In 2016, an MSF survey of inpatient records revealed that up to 37% of admissions in the district hospital were related to HIV with 54% of inpatient deaths being due to HIV. HIV patients were five times more likely to die than HIV negative patients, despite more than 65% being on antiretroviral treatment. Nearly 30% of patients treated for HIV arrived in such severe stages of immune failure that they died within 48 hours of hospital admission.
MSF is adapting its support to Nsanje hospital in 2017, specifically to deliver a training program for health ministry staff to improve diagnosis and clinical management of advanced HIV and related opportunistic infections, including TB. This is supplemented with laboratory, imaging and pharmacy support and supplies of essential medicines. Improved links between hospital and community ensure that patients can be referred earlier and followed up for three months after discharge.
Nsanje: Mentoring and material support
With Malawi facing an economic crisis, district health budgets have been slashed. Referral hospitals like Nsanje district hospital are experiencing critical shortages of staff, drugs, power, food and water. Fuel cuts and lack of maintenance have reduced life-saving ambulance referrals.
Through the ‘Nsanje HIV TB District Support’ model, MSF is assisting the severely underfunded district health service to strengthen its coordination and improve HIV and TB services. Along with mentoring and training of health staff in the Nsanje hospital and 14 health centres, essential hospital services, including laboratories and pharmacies are being reinforced to improve standards and ensure the continuous supply of essential drugs.
Chiradzulu: Prevention and early treatment of cervical cancer:
Malawi has the highest rates of cervical cancer in the world, with an estimated 75 of every 100 000 women newly affected each year. Yet as in many less wealthy countries, there are gaps in the prevention, diagnosis and early treatment of cervical cancer, particularly in southern Malawi. Only 10 to 20% of women in Malawi receive early screenings and no preventive vaccinations or treatments exist.
In collaboration with the Malawi health ministry, local and international partners, an integrated approach is being developed for women aged 9 to 49 years in urban Blantyre and Chiradzulu district. Starting with strengthened screenings and early treatment for pre-cancerous lesions, the project will soon include HPV vaccinations and treatment for cervical cancer.
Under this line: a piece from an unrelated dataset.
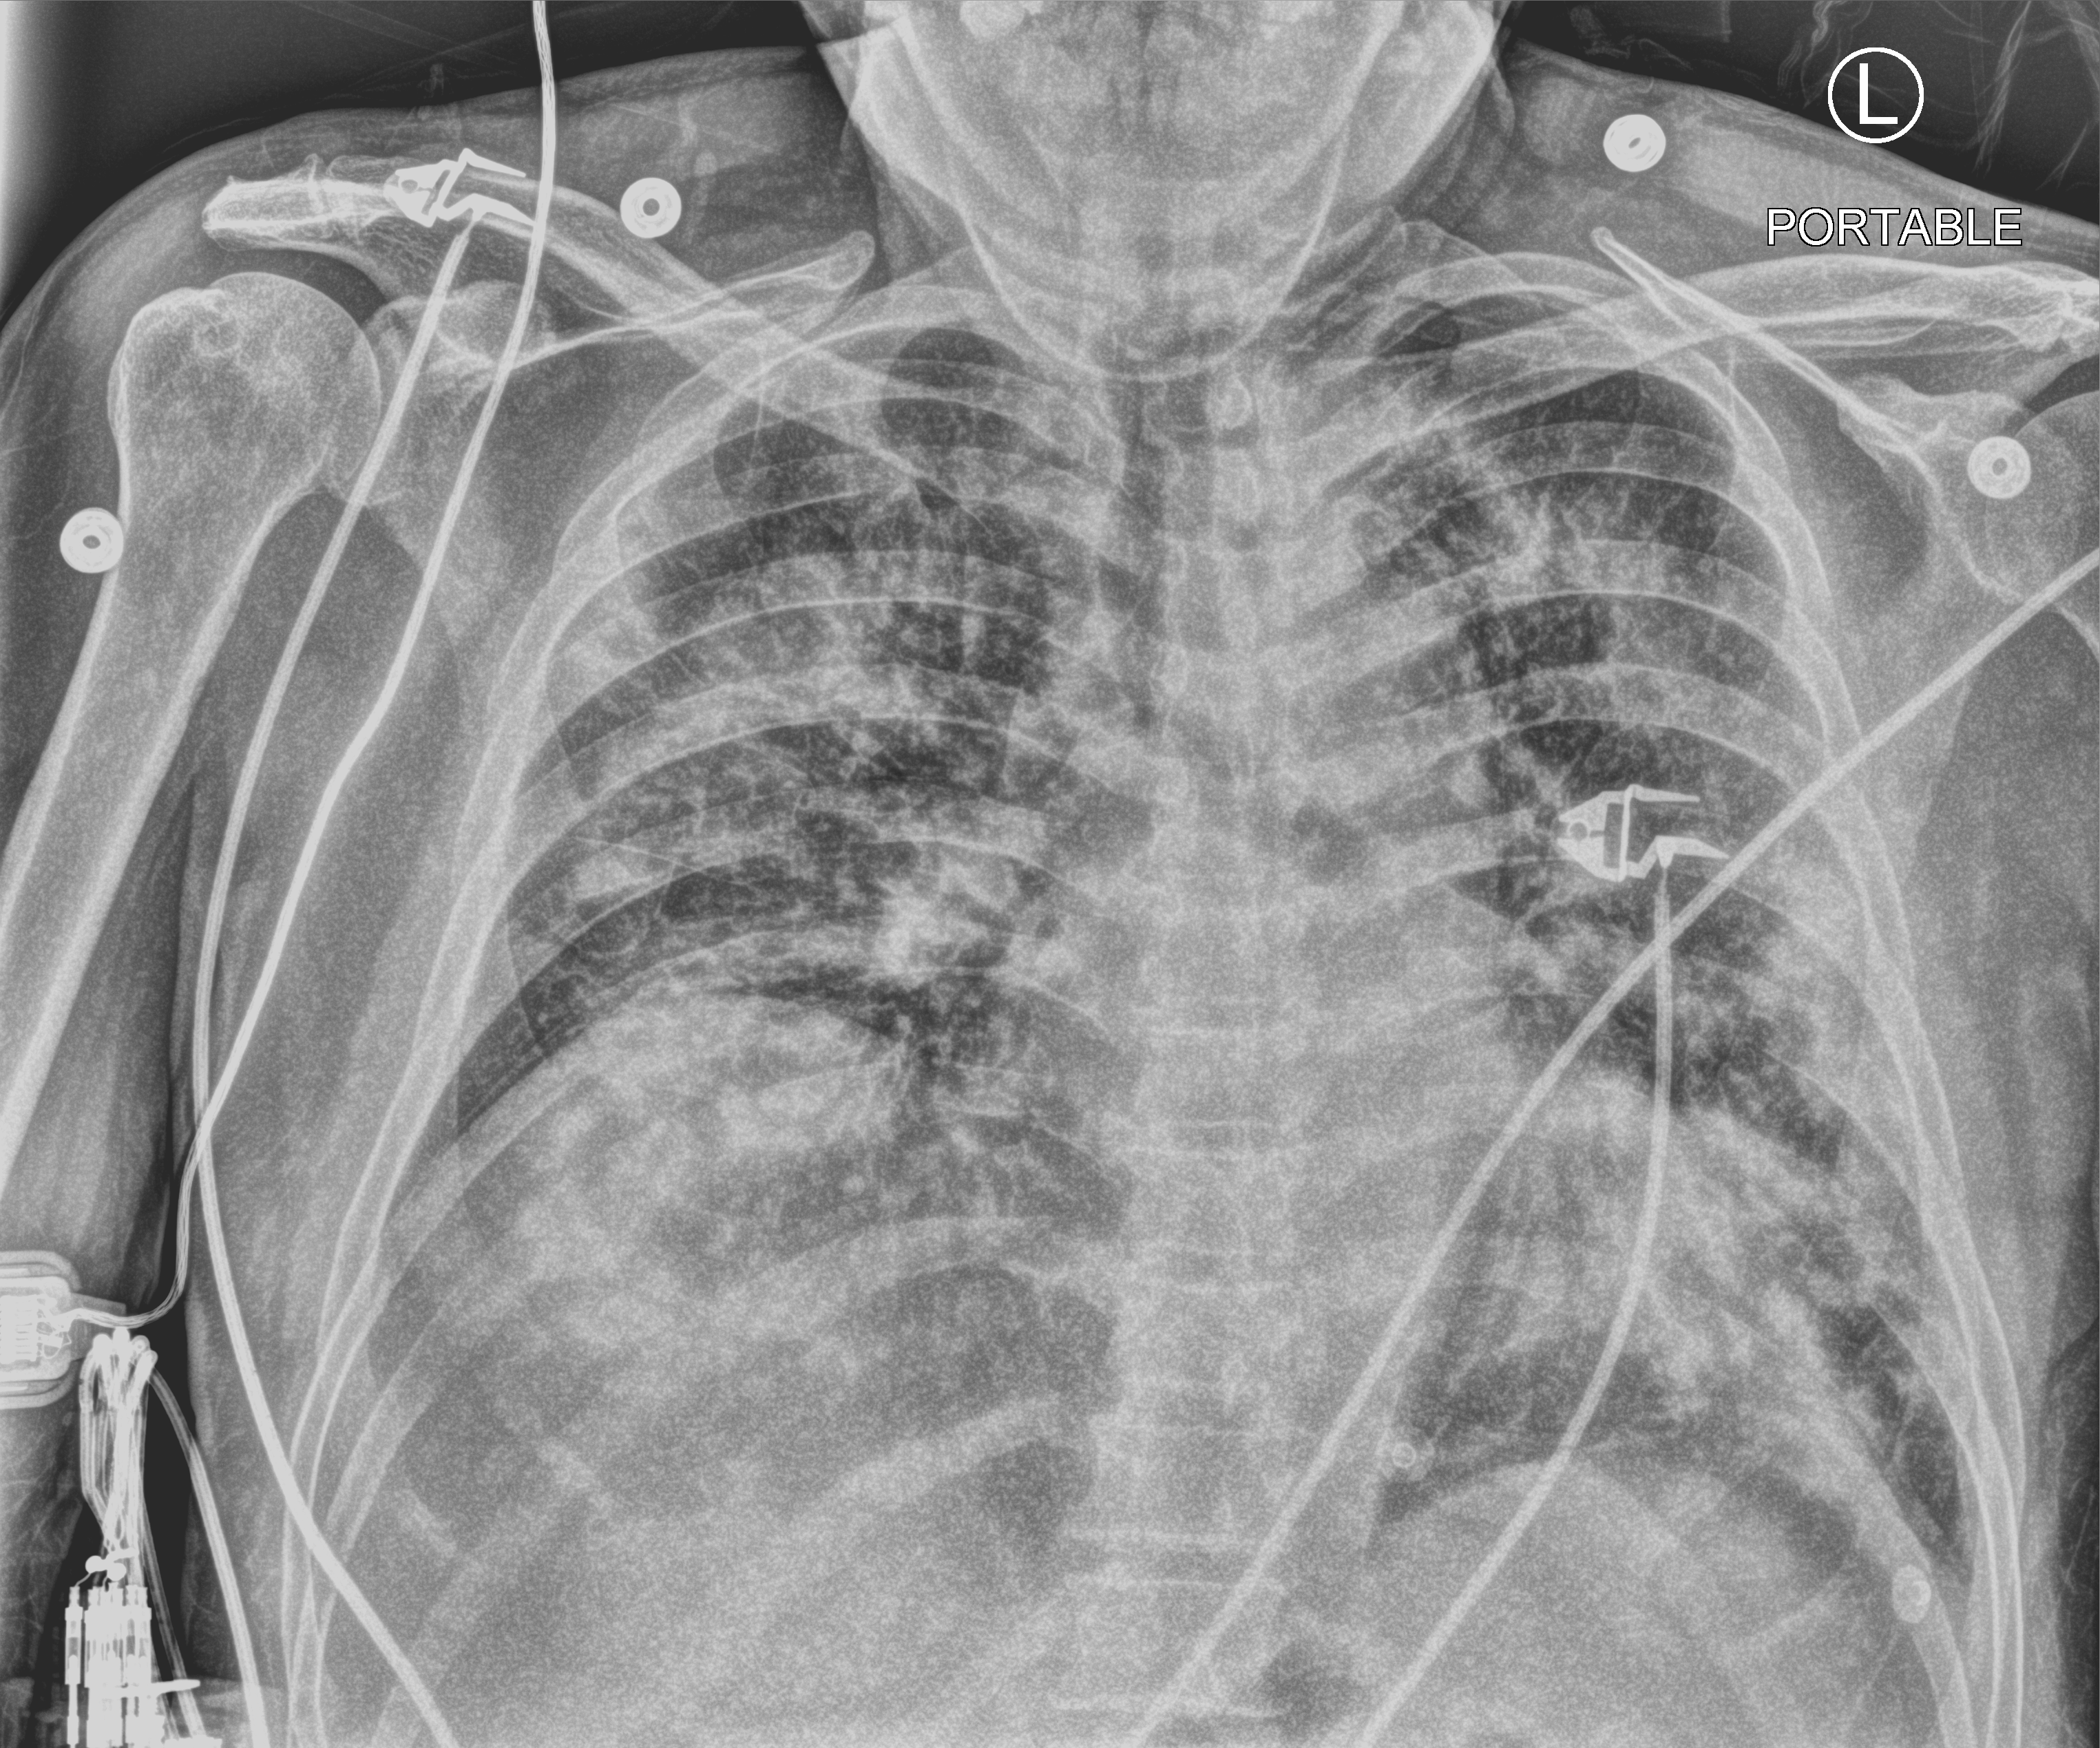
Chest X-ray (portable), anteroposterior (AP) projection. Male patient hospitalised with COVID-19, age 60–74 years.
Admission-level facts for this patient (not findings on this image; timing relative to this image not recorded): other chronic lung disease (admission record): no; length of hospital stay: 10 days; chronic kidney disease (admission record): no.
Chiradzulu: Teen clubs for adolescents living with HIV
Young people living with HIV, especially between ages 10 to 17 need specific support to help them adapt to their diagnosis. In 2016, the Saturday Teen Clubs space was created, promoting social activities, health education, and counselling for young people. A key focus is to create a supportive environment where adolescents - some of whom may have lost parents due to HIV - receive support from peers and can identify with other young people living with HIV.
In the coming years, medical care for stable adolescents living with HIV will be integrated with mental health, nutrition, sexual and reproductive health support.
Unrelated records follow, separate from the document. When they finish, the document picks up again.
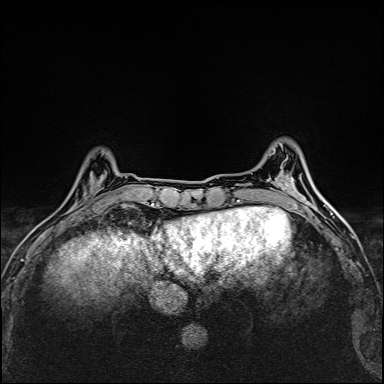
Breast MRI (dynamic contrast-enhanced), one axial slice; position 42 of 160 along the scan axis; dynamic contrast-enhanced series, time point 2 of 6 at this slice position (early post-contrast); 1.5 T; TE 2.4 ms, TR 5.2 ms; 1 mm slice thickness; 384 × 384 image matrix, field of view 290 × 290 mm. Female patient.
Outlined on this slice (semi-automatic segmentation, software-assisted and operator-edited):
- enhancing-tissue mask used for the functional tumour volume (all voxels passing the contrast-enhancement thresholds inside the analysis volume; usually the tumour): box from (x=84, y=171) to (x=107, y=203) px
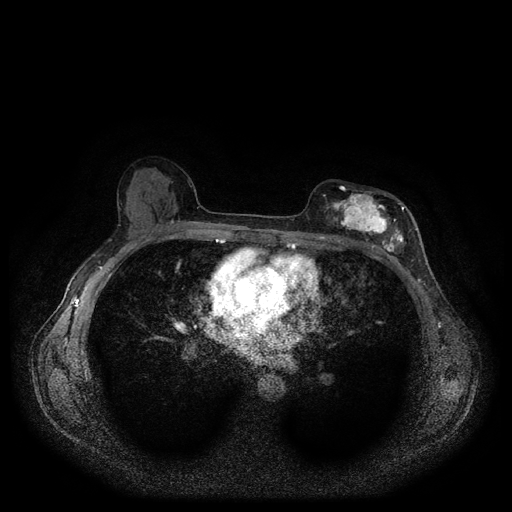
Breast MRI (dynamic contrast-enhanced, multi-phase), one axial slice; slice 59 of 116 in the series (ordered by position); dynamic contrast-enhanced series, time point 2 of 5 at this slice position (early post-contrast); 1.5 T; TE 2.6 ms, TR 5.3 ms; 512 × 512 image matrix, field of view 350 × 350 mm. Female patient, age 51 years.
Outlined on this slice (semi-automatic segmentation, software-assisted and operator-edited):
- breast lesion (labelled 'tumour' in the annotation; benign lesions carry a separate 'benign' label): bounding box [x1, y1, x2, y2] px = [320, 187, 408, 257]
Chiradzulu: Complicated HIV clinic days
Many factors in the lifelong treatment for HIV can cause ‘treatment failure’, where antiretrovirals (ARVs) don’t properly suppress the virus in the blood: social and economic factors, lack of support among others can lead to poor adherence to treatment, or people can develop drug resistance.
Such people need increased attention from clinicians and dedicated diagnostics and treatment. In Chiradzulu, rural health facilities designate specific days to treat so-called ‘complicated cases’: children, adolescents and adults presenting with high viral loads, side effects and opportunistic infections. Patient education, counselling and sometimes social support is also provided.
MSF and the health ministry are also working together to implement and improve the quality of care for HIV patients at primary health care level, in order to keep patients under an effective treatment at any given time.